◆ PROBLEM TO WORK ON: Filter the listing below, keeping only the lines with the word "linejoin".

Segment Open

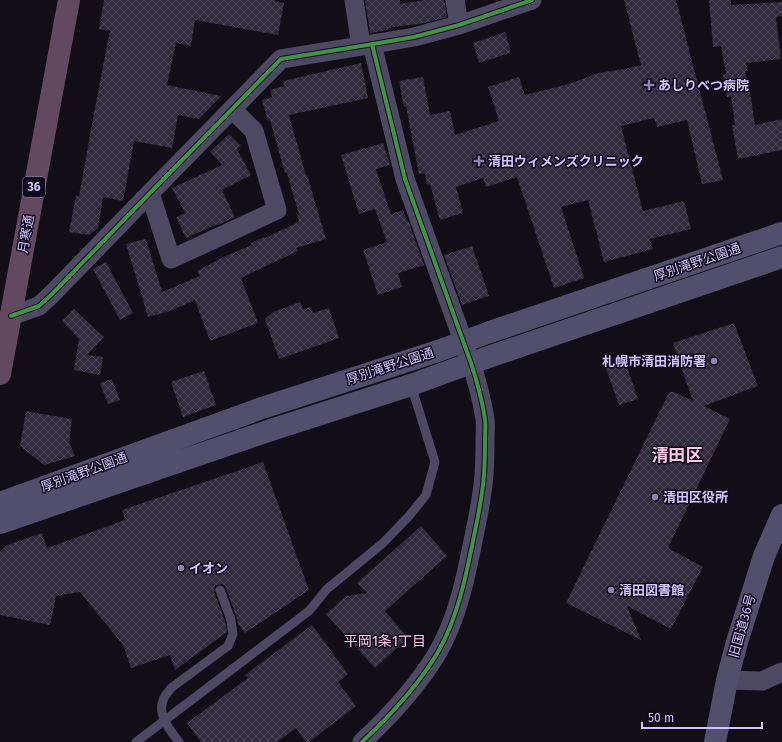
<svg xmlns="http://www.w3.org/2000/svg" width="782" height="742" viewBox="0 0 782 742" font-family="'Fira Sans','Noto Sans JP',sans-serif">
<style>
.building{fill:url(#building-cross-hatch)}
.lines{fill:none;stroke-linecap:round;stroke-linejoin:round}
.lane{stroke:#4d4962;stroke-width:9}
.street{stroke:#4d4962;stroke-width:19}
.secondary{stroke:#524f6d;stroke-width:22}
.highway{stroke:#624960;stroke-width:22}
.lane-bridge{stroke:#4d4962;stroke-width:9}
.cycleway-casing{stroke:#0f0a1c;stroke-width:6}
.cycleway{stroke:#419447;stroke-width:4}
.poi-dot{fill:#8e85ae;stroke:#0f0a1c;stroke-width:1.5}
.labels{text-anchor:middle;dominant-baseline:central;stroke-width:3;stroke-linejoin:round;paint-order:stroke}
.shield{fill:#0f0a1c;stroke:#988dbb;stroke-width:1}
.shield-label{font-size:12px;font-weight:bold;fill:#d2c5ff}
.poi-label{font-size:13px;font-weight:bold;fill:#d2c5ff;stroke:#0f0a1c;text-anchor:start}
.street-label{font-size:13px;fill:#d2c5ff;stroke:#0f0a1c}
.neighbourhood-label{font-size:14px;fill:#ffc7e5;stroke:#0f0a1c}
.district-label{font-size:17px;font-weight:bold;fill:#ffc7e5;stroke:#0f0a1c}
</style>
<defs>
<pattern id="building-cross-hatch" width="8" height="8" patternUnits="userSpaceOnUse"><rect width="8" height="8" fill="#2f2a3c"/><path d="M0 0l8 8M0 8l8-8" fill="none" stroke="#4c4759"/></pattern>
</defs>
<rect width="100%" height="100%" fill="#110e18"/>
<path class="building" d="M 104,0 L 275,0 L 275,1 L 284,3 L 278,35 L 195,20 L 191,46 L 176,43 L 167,85 L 221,96 L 199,119 L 178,115 L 172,148 L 134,141 L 123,201 L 103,197 L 98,228 L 89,235 L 69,232 L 76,196 L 79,196 L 94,113 L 110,31 L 99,29 Z
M 365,0 L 400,0 L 400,4 L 425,0 L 444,0 L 447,17 L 425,23 L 388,28 L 388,30 L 370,33 Z
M 624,0 L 676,0 L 723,180 L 702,184 L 687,120 L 657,127 L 654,118 L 621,126 L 643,211 L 684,201 L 691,229 L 650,239 L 653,249 L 604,262 L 588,200 L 561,207 L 584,278 L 554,288 L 517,177 L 486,187 L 483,178 L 456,187 L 463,213 L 440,220 L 430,184 L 427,185 L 425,173 L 419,174 L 406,106 L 404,107 L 399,81 L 423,77 L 430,115 L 450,111 L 455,135 L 499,121 L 488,87 L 519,77 L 525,95 L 569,84 L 598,73 L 624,69 L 641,65 Z
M 709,0 L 731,0 L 731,5 L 782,2 L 782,16 L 776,17 L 781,59 L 746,63 L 748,71 L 745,71 L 751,98 L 755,125 L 782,119 L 782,150 L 738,159 L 732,125 L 735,125 L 731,96 L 727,97 L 723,75 L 726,74 L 721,46 L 713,47 Z
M 505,32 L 510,48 L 510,53 L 479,63 L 473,43 Z
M 361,63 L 368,98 L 289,115 L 306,176 L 307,175 L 326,239 L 296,248 L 298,251 L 241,278 L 258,323 L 210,341 L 195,300 L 170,311 L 148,317 L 126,244 L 146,239 L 162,292 L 200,276 L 197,271 L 223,257 L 252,245 L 251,243 L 264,237 L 265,238 L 299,222 L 297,215 L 299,214 L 287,173 L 285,173 L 270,120 L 268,121 L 262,100 L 272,97 L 270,90 L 284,86 L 283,81 Z
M 229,134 L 241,146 L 237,149 L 251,175 L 222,190 L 235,217 L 218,225 L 218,224 L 186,238 L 176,217 L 185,213 L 172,188 L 222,165 L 210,152 Z
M 383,143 L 390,165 L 376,169 L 391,214 L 403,210 L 407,221 L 408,220 L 424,265 L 398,273 L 402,287 L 378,295 L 363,250 L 387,242 L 375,209 L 359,214 L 341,155 Z
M 472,246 L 489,296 L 462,305 L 444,255 Z
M 106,262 L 133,313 L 120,320 L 93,269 Z
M 300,302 L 303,309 L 311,307 L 313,313 L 329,308 L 339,338 L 279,359 L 265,319 L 273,312 Z
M 74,309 L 104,337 L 87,355 L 103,357 L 100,375 L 74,370 L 79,339 L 62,321 Z
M 734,323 L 758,386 L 704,406 L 730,419 L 668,548 L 703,567 L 671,629 L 627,606 L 641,640 L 566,603 L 669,392 L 674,392 L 693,401 L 673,343 Z
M 624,359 L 638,399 L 619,405 L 605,366 Z
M 204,371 L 216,405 L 183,417 L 171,382 Z
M 112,379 L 120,400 L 108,404 L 100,383 Z
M 26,411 L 72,419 L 69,442 L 75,456 L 44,465 L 20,446 Z
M 263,462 L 309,590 L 245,633 L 238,624 L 237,618 L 226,588 L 224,585 L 221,584 L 215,586 L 214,592 L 225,621 L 227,632 L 175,670 L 170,655 L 131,668 L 123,645 L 80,592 L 56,596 L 50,625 L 0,615 L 0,552 L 7,545 L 42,533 L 47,548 L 125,520 L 122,510 Z
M 421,526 L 447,556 L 385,611 L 408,638 L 375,668 L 326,614 L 346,596 L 367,593 L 357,583 Z
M 312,625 L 348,674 L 338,682 L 356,706 L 309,742 L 306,742 L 296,728 L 277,742 L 201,742 L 187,723 L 248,678 L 245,675 Z"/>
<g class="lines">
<path class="lane" d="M 220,590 L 231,620 L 232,628
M 136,742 L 309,611 L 327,589 L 383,543 L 409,516 L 426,495 L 435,462 L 411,385"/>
<path class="street" d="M 354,0 L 361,46
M 455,0 L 459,25
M 150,193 L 171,259 L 277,210 L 254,131 L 232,109
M 11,316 L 39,306 L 52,294 L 150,193 L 281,59 L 361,46 L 414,37 L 459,25 L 532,0
M 727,680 L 762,681 L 782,672
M 362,742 C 391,715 418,686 438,652 C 458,617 466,576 474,536 C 477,522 480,507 482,492 C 485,475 485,457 485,440 C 485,433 486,426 485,419 C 482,400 477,381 471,363 L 405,179 L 372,44"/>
<path class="secondary" d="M 0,503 L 262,408 L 438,351 L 490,332 L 782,233
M 0,523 L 271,430 L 411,385 L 471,363 L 782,257
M 715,742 L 727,680 L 737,642 L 764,556 L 782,515"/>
<path class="highway" d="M 0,374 L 69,0"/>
<path class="lane-bridge" d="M 179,742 C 169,729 155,713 165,696 C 167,693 169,691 171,688 L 228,646 L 233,634 L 232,628"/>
<defs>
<path id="cycleway" d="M 11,316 L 39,306 L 52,294 L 150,193 L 281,59 L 361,46 L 414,37 L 459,25 L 532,0
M 362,742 C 391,715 418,686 438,652 C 458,617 466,576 474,536 C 477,522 480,507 482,492 C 485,475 485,457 485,440 C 485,433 486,426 485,419 C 482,400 477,381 471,363 L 405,179 L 372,44"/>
</defs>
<use href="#cycleway" class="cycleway-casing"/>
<use href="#cycleway" class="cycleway"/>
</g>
<g class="poi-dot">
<path d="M647 79h4v4h4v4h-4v4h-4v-4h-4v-4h4z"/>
<path d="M477 155h4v4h4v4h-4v4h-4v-4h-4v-4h4z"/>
<circle cx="714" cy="361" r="4"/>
<circle cx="655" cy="497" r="4"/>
<circle cx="181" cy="568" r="4"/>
<circle cx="611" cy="590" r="4"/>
</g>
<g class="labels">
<rect class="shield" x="23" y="177" width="22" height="20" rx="3"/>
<g class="shield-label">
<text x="34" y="187">36</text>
</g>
<g class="poi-label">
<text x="658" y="85">あしりべつ病院</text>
<text x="488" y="161">清田ウィメンズクリニック</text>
<text x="706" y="361" text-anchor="end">札幌市清田消防署</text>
<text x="663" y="497">清田区役所</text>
<text x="189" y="568">イオン</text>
<text x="619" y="590">清田図書館</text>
</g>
<g class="street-label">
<text transform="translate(26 234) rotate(-80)">月寒通</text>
<text transform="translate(697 262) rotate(-19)">厚別滝野公園通</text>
<text transform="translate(390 366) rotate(-18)">厚別滝野公園通</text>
<text transform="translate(84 472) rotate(-20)">厚別滝野公園通</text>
<text transform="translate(742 626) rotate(-74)">旧国道36号</text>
</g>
<g class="neighbourhood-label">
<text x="385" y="641">平岡1条1丁目</text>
</g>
<g class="district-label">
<text x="677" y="455">清田区</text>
</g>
</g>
<path d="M642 722v6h120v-6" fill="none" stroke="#d2c5ff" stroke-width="2"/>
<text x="648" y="722" font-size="12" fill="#d2c5ff" stroke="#0f0a1c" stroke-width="3" paint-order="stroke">50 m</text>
</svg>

Segment Closed

◆ OUTPUT FOR THIS TASK:
.lines{fill:none;stroke-linecap:round;stroke-linejoin:round}
.labels{text-anchor:middle;dominant-baseline:central;stroke-width:3;stroke-linejoin:round;paint-order:stroke}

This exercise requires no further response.